◆ ACTIVITY: Work through the data line by line, gathering every line that has the word "signed".

◆ RECORDS FOR PROCESSING:
"""
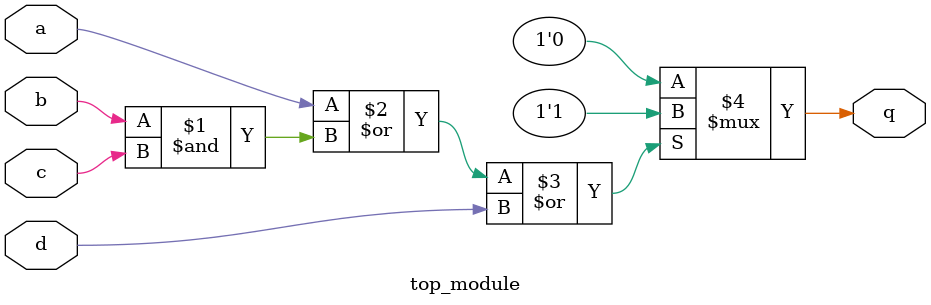
<source format=sv>
module top_module (
  input a,
  input b,
  input c,
  input d,
  output q
);

  assign q = (a | b & c | d) ? 1'b1 : 1'b0;

endmodule

</source>
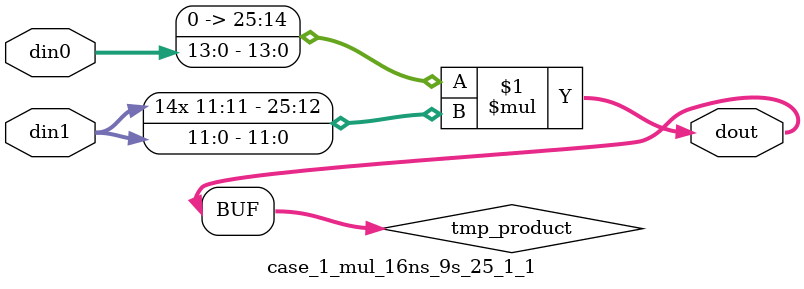
<source format=v>

`timescale 1 ns / 1 ps

 (* use_dsp = "no" *)  module case_1_mul_16ns_9s_25_1_1(din0, din1, dout);
parameter ID = 1;
parameter NUM_STAGE = 0;
parameter din0_WIDTH = 14;
parameter din1_WIDTH = 12;
parameter dout_WIDTH = 26;

input [din0_WIDTH - 1 : 0] din0; 
input [din1_WIDTH - 1 : 0] din1; 
output [dout_WIDTH - 1 : 0] dout;

wire signed [dout_WIDTH - 1 : 0] tmp_product;

























assign tmp_product = $signed({1'b0, din0}) * $signed(din1);










assign dout = tmp_product;





















endmodule

</source>
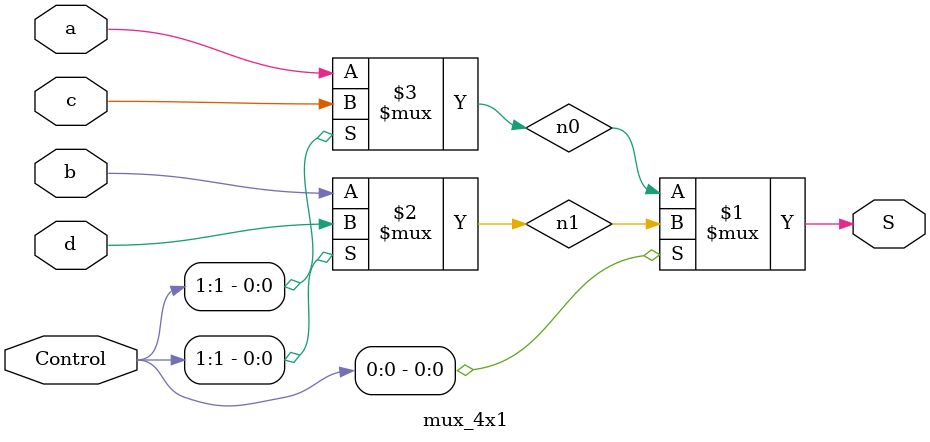
<source format=v>
module mux_4x1(a,b,c,d, Control, S); //declaraçao das variáveis
  input a,b,c,d; //entradas do circuito
  input [1:0] Control;
  output S; //saida do circuito
  wire n0,n1;
  
    assign S = (Control[0]) ? n1 : n0;
    assign n1 = (Control[1]) ? d : b;
    assign n0 = (Control[1]) ? c : a;
  
  
endmodule


</source>
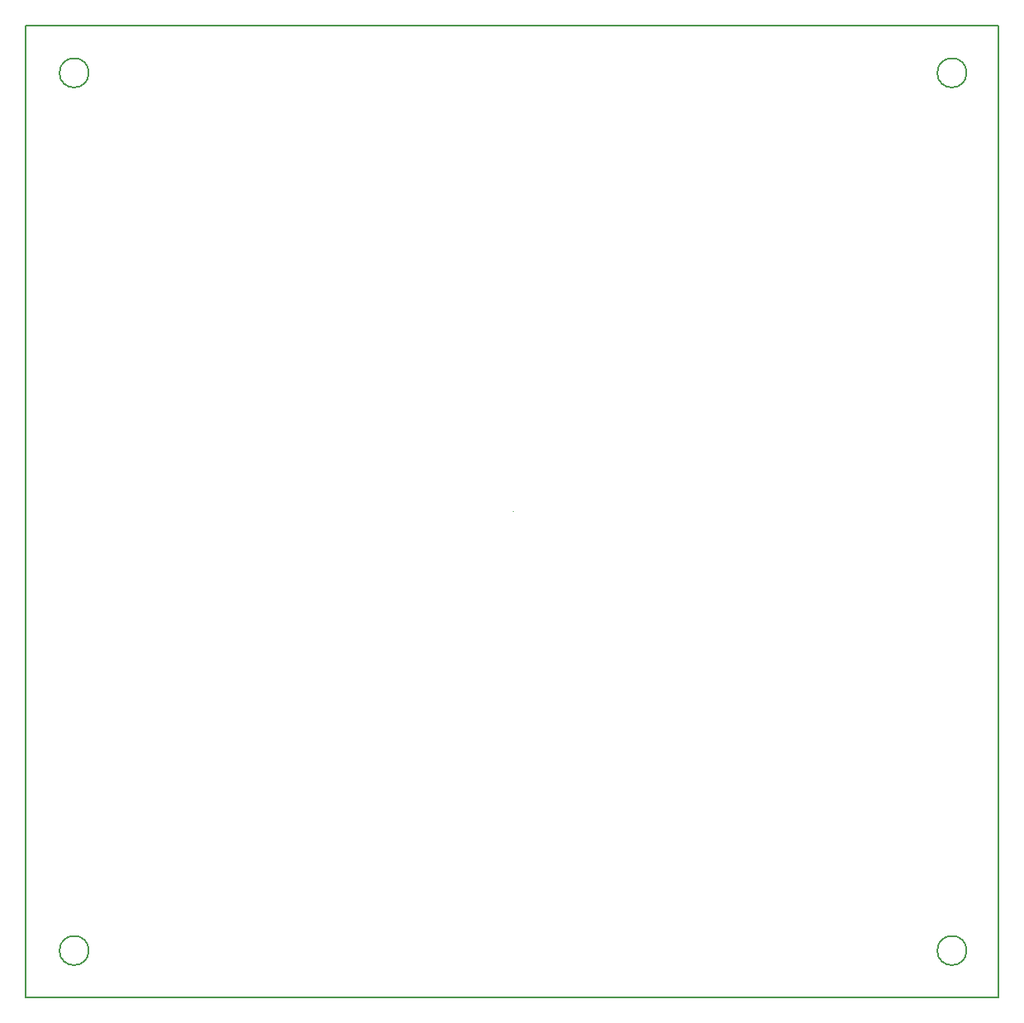
<source format=gbr>
%TF.GenerationSoftware,KiCad,Pcbnew,7.0.1*%
%TF.CreationDate,2023-04-24T08:20:04-06:00*%
%TF.ProjectId,Phase_B_Prototype,50686173-655f-4425-9f50-726f746f7479,rev?*%
%TF.SameCoordinates,Original*%
%TF.FileFunction,Profile,NP*%
%FSLAX46Y46*%
G04 Gerber Fmt 4.6, Leading zero omitted, Abs format (unit mm)*
G04 Created by KiCad (PCBNEW 7.0.1) date 2023-04-24 08:20:04*
%MOMM*%
%LPD*%
G01*
G04 APERTURE LIST*
%TA.AperFunction,Profile*%
%ADD10C,0.200000*%
%TD*%
%TA.AperFunction,Profile*%
%ADD11C,0.010050*%
%TD*%
G04 APERTURE END LIST*
D10*
X109789000Y-37042000D02*
G75*
G03*
X109789000Y-37042000I-1500000J0D01*
G01*
D11*
X153294025Y-82042000D02*
G75*
G03*
X153294025Y-82042000I-5025J0D01*
G01*
D10*
X109789000Y-127042000D02*
G75*
G03*
X109789000Y-127042000I-1500000J0D01*
G01*
X103289000Y-131876800D02*
X203073000Y-131876800D01*
X103289000Y-32156400D02*
X203047600Y-32156400D01*
X199789000Y-127042000D02*
G75*
G03*
X199789000Y-127042000I-1500000J0D01*
G01*
X103289000Y-32156400D02*
X103289000Y-131876800D01*
X203047600Y-32156400D02*
X203073000Y-131876800D01*
X199789000Y-37042000D02*
G75*
G03*
X199789000Y-37042000I-1500000J0D01*
G01*
M02*

</source>
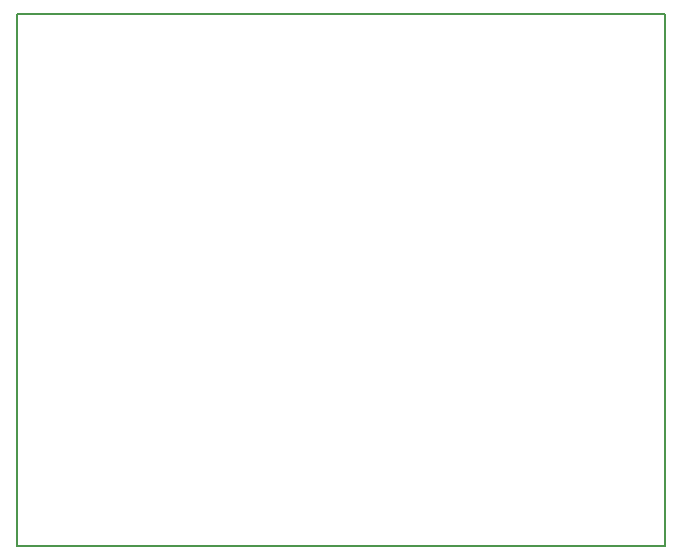
<source format=gbr>
G04 #@! TF.GenerationSoftware,KiCad,Pcbnew,(5.0.2)-1*
G04 #@! TF.CreationDate,2019-04-02T23:20:26+04:00*
G04 #@! TF.ProjectId,M644_breakout_v1.2d,4d363434-5f62-4726-9561-6b6f75745f76,v1.2d*
G04 #@! TF.SameCoordinates,Original*
G04 #@! TF.FileFunction,Profile,NP*
%FSLAX46Y46*%
G04 Gerber Fmt 4.6, Leading zero omitted, Abs format (unit mm)*
G04 Created by KiCad (PCBNEW (5.0.2)-1) date 02/04/2019 23:20:26*
%MOMM*%
%LPD*%
G01*
G04 APERTURE LIST*
%ADD10C,0.150000*%
G04 APERTURE END LIST*
D10*
X121196100Y-127503600D02*
X176060100Y-127503600D01*
X176060100Y-127503600D02*
X176060100Y-82503600D01*
X176060100Y-82503600D02*
X121196100Y-82503600D01*
X121196100Y-82503600D02*
X121196100Y-127503600D01*
M02*

</source>
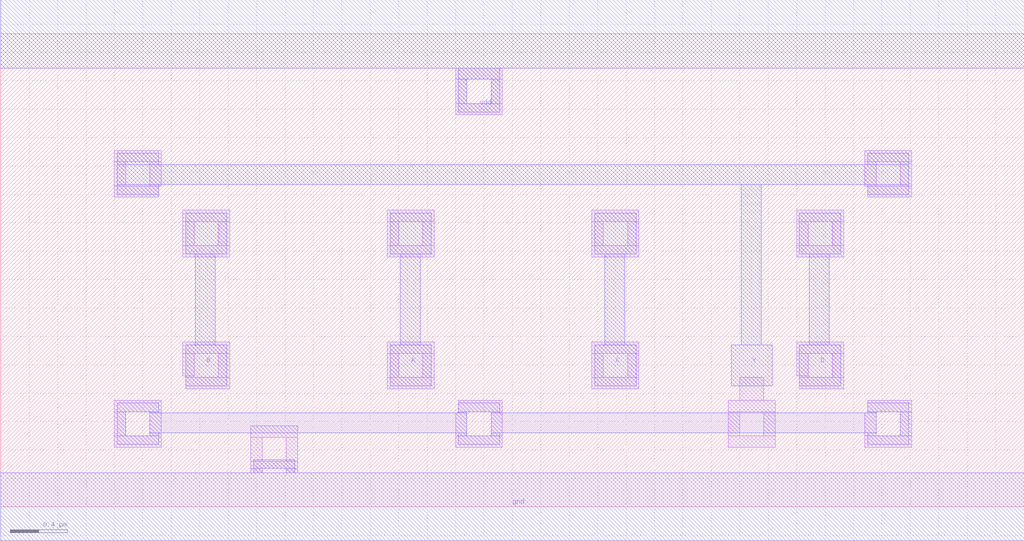
<source format=lef>
VERSION 5.7 ;
  NOWIREEXTENSIONATPIN ON ;
  DIVIDERCHAR "/" ;
  BUSBITCHARS "[]" ;
MACRO OAI22X1
  CLASS CORE ;
  FOREIGN OAI22X1 ;
  ORIGIN 0.000 0.000 ;
  SIZE 7.200 BY 3.330 ;
  SYMMETRY X Y R90 ;
  SITE unit ;
  PIN vdd
    DIRECTION INOUT ;
    USE POWER ;
    SHAPE ABUTMENT ;
    PORT
      LAYER met1 ;
        RECT 0.000 3.090 7.200 3.570 ;
        RECT 3.220 3.010 3.510 3.090 ;
        RECT 3.220 2.840 3.280 3.010 ;
        RECT 3.450 2.840 3.510 3.010 ;
        RECT 3.220 2.780 3.510 2.840 ;
    END
  END vdd
  PIN gnd
    DIRECTION INOUT ;
    USE POWER ;
    SHAPE ABUTMENT ;
    PORT
      LAYER met1 ;
        RECT 1.780 0.270 2.070 0.330 ;
        RECT 1.780 0.240 1.840 0.270 ;
        RECT 2.010 0.240 2.070 0.270 ;
        RECT 0.000 -0.240 7.200 0.240 ;
    END
  END gnd
  PIN Y
    DIRECTION INOUT ;
    USE SIGNAL ;
    SHAPE ABUTMENT ;
    PORT
      LAYER met1 ;
        RECT 0.820 2.410 1.110 2.490 ;
        RECT 6.100 2.410 6.390 2.490 ;
        RECT 0.820 2.270 6.390 2.410 ;
        RECT 0.820 2.200 1.110 2.270 ;
        RECT 5.210 1.140 5.350 2.270 ;
        RECT 6.100 2.200 6.390 2.270 ;
        RECT 5.140 0.850 5.430 1.140 ;
    END
  END Y
  PIN B
    DIRECTION INOUT ;
    USE SIGNAL ;
    SHAPE ABUTMENT ;
    PORT
      LAYER met1 ;
        RECT 1.300 1.780 1.590 2.070 ;
        RECT 1.370 1.140 1.510 1.780 ;
        RECT 1.300 0.850 1.590 1.140 ;
    END
  END B
  PIN C
    DIRECTION INOUT ;
    USE SIGNAL ;
    SHAPE ABUTMENT ;
    PORT
      LAYER met1 ;
        RECT 4.180 1.780 4.470 2.070 ;
        RECT 4.250 1.140 4.390 1.780 ;
        RECT 4.180 0.850 4.470 1.140 ;
    END
  END C
  PIN D
    DIRECTION INOUT ;
    USE SIGNAL ;
    SHAPE ABUTMENT ;
    PORT
      LAYER met1 ;
        RECT 5.620 1.780 5.910 2.070 ;
        RECT 5.690 1.140 5.830 1.780 ;
        RECT 5.620 0.850 5.910 1.140 ;
    END
  END D
  PIN A
    DIRECTION INOUT ;
    USE SIGNAL ;
    SHAPE ABUTMENT ;
    PORT
      LAYER met1 ;
        RECT 2.740 1.780 3.030 2.070 ;
        RECT 2.810 1.140 2.950 1.780 ;
        RECT 2.740 0.850 3.030 1.140 ;
    END
  END A
  OBS
      LAYER li1 ;
        RECT 3.200 3.010 3.530 3.090 ;
        RECT 3.200 2.840 3.280 3.010 ;
        RECT 3.450 2.840 3.530 3.010 ;
        RECT 3.200 2.760 3.530 2.840 ;
        RECT 0.800 2.430 1.130 2.510 ;
        RECT 0.800 2.260 0.880 2.430 ;
        RECT 1.050 2.260 1.130 2.430 ;
        RECT 6.080 2.430 6.410 2.510 ;
        RECT 6.080 2.260 6.160 2.430 ;
        RECT 6.330 2.260 6.410 2.430 ;
        RECT 0.800 2.180 1.110 2.260 ;
        RECT 6.100 2.180 6.410 2.260 ;
        RECT 1.280 2.010 1.610 2.090 ;
        RECT 1.280 1.840 1.360 2.010 ;
        RECT 1.530 1.840 1.610 2.010 ;
        RECT 1.280 1.760 1.610 1.840 ;
        RECT 2.720 2.010 3.050 2.090 ;
        RECT 2.720 1.840 2.800 2.010 ;
        RECT 2.970 1.840 3.050 2.010 ;
        RECT 2.720 1.760 3.050 1.840 ;
        RECT 4.160 2.010 4.490 2.090 ;
        RECT 4.160 1.840 4.240 2.010 ;
        RECT 4.410 1.840 4.490 2.010 ;
        RECT 4.160 1.760 4.490 1.840 ;
        RECT 5.600 2.010 5.930 2.090 ;
        RECT 5.600 1.840 5.680 2.010 ;
        RECT 5.850 1.840 5.930 2.010 ;
        RECT 5.600 1.760 5.930 1.840 ;
        RECT 1.280 1.080 1.610 1.160 ;
        RECT 1.280 0.920 1.360 1.080 ;
        RECT 1.300 0.910 1.360 0.920 ;
        RECT 1.530 0.910 1.610 1.080 ;
        RECT 1.300 0.830 1.610 0.910 ;
        RECT 2.720 1.080 3.050 1.160 ;
        RECT 2.720 0.910 2.800 1.080 ;
        RECT 2.970 0.910 3.050 1.080 ;
        RECT 2.720 0.830 3.050 0.910 ;
        RECT 4.160 1.080 4.490 1.160 ;
        RECT 4.160 0.910 4.240 1.080 ;
        RECT 4.410 0.910 4.490 1.080 ;
        RECT 5.600 1.080 5.930 1.160 ;
        RECT 5.600 0.920 5.680 1.080 ;
        RECT 5.620 0.910 5.680 0.920 ;
        RECT 5.850 0.910 5.930 1.080 ;
        RECT 4.160 0.830 4.490 0.910 ;
        RECT 5.200 0.750 5.370 0.910 ;
        RECT 5.620 0.830 5.930 0.910 ;
        RECT 0.800 0.670 1.130 0.750 ;
        RECT 0.800 0.500 0.880 0.670 ;
        RECT 1.050 0.500 1.130 0.670 ;
        RECT 3.220 0.670 3.530 0.750 ;
        RECT 3.220 0.660 3.280 0.670 ;
        RECT 0.800 0.420 1.130 0.500 ;
        RECT 1.760 0.490 2.090 0.570 ;
        RECT 1.760 0.320 1.840 0.490 ;
        RECT 2.010 0.320 2.090 0.490 ;
        RECT 3.200 0.500 3.280 0.660 ;
        RECT 3.450 0.500 3.530 0.670 ;
        RECT 3.200 0.420 3.530 0.500 ;
        RECT 5.120 0.670 5.450 0.750 ;
        RECT 5.120 0.500 5.200 0.670 ;
        RECT 5.370 0.500 5.450 0.670 ;
        RECT 6.100 0.670 6.410 0.750 ;
        RECT 6.100 0.660 6.160 0.670 ;
        RECT 5.120 0.420 5.450 0.500 ;
        RECT 6.080 0.500 6.160 0.660 ;
        RECT 6.330 0.500 6.410 0.670 ;
        RECT 6.080 0.420 6.410 0.500 ;
        RECT 1.760 0.270 2.090 0.320 ;
        RECT 1.760 0.240 1.840 0.270 ;
        RECT 2.010 0.240 2.090 0.270 ;
      LAYER met1 ;
        RECT 0.820 0.670 1.110 0.730 ;
        RECT 0.820 0.500 0.880 0.670 ;
        RECT 1.050 0.660 1.110 0.670 ;
        RECT 3.220 0.670 3.510 0.730 ;
        RECT 3.220 0.660 3.280 0.670 ;
        RECT 1.050 0.520 3.280 0.660 ;
        RECT 1.050 0.500 1.110 0.520 ;
        RECT 0.820 0.440 1.110 0.500 ;
        RECT 3.220 0.500 3.280 0.520 ;
        RECT 3.450 0.660 3.510 0.670 ;
        RECT 6.100 0.670 6.390 0.730 ;
        RECT 6.100 0.660 6.160 0.670 ;
        RECT 3.450 0.520 6.160 0.660 ;
        RECT 3.450 0.500 3.510 0.520 ;
        RECT 3.220 0.440 3.510 0.500 ;
        RECT 6.100 0.500 6.160 0.520 ;
        RECT 6.330 0.500 6.390 0.670 ;
        RECT 6.100 0.440 6.390 0.500 ;
  END
END OAI22X1
END LIBRARY


</source>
"""
◆ RESPONSE:
wire signed [dout_WIDTH - 1 : 0] tmp_product;
assign tmp_product = $signed({1'b0, din0}) * $signed(din1);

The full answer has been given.